Abstract
IT is fortunate that in the twentieth century, science and philosophy are beginning to be united in the same person as they were in the seventeenth century before their fatal divorce occurred. Prof. Whitehead's latest book cries out to be read and re-read and meditated upon (and to that end if possible possessed) by every man of science who is not content to live merely in his own special‘; groove of routine ’ and is concerned in the trend and tendency of science as a whole; and by every philosopher who desires, as he must, to keep himself in contact with the thoughts of science. It is a work not only of the first importance but also of great beauty. Apart from the vivid writing, the reader's delight arises from two sources: in the first place, from the rapid characterisation of the various epochs into which Prof.
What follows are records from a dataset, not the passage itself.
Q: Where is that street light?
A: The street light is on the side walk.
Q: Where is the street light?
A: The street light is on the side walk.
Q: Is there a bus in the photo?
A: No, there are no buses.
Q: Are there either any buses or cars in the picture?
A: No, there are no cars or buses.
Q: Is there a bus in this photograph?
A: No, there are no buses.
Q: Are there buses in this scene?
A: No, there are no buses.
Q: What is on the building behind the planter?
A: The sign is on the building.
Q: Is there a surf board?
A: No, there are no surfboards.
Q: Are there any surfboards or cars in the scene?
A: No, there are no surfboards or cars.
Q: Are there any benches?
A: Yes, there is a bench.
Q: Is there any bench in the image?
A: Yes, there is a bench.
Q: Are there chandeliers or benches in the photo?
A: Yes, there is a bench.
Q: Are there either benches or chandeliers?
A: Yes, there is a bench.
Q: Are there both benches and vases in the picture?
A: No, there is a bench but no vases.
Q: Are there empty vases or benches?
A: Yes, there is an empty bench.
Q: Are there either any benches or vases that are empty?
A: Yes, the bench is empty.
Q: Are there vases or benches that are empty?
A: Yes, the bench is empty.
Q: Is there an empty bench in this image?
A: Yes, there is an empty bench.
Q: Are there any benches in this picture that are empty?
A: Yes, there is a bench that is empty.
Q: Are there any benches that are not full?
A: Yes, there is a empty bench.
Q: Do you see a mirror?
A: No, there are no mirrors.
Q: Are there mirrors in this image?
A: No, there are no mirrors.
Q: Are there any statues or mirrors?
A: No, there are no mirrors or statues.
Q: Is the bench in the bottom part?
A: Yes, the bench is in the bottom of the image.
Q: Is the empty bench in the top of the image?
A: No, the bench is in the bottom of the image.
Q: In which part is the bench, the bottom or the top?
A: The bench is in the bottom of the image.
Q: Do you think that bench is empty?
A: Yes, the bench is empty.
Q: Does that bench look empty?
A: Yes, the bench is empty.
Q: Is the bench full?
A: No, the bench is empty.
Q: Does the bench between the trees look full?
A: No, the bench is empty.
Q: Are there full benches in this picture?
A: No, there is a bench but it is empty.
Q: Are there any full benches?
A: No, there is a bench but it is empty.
Whitehead divides the history of modern scientific thought; and secondly, from his method of pointing out in each epoch just how the central thought of the epoch bears, in the way of contribution or of defect, upon the central thought of the present as the author conceives it. The poet prefiguring him wrote: ‘ and as he works, the industrious bee computes his time as well as we.’ One result of this procedure is that while the bulk of each historical chapter is simple and luminous reading, each chapter contains a few pages which demand the closest attention, but work with cumulative preparation towards the dramatic outcome.
Science and the Modern World: Lowell Lectures, 1925.
By Prof. Alfred North Whitehead. Pp. xi + 296. (Cambridge: At the University Press, 1926.) 12s. 6d. net.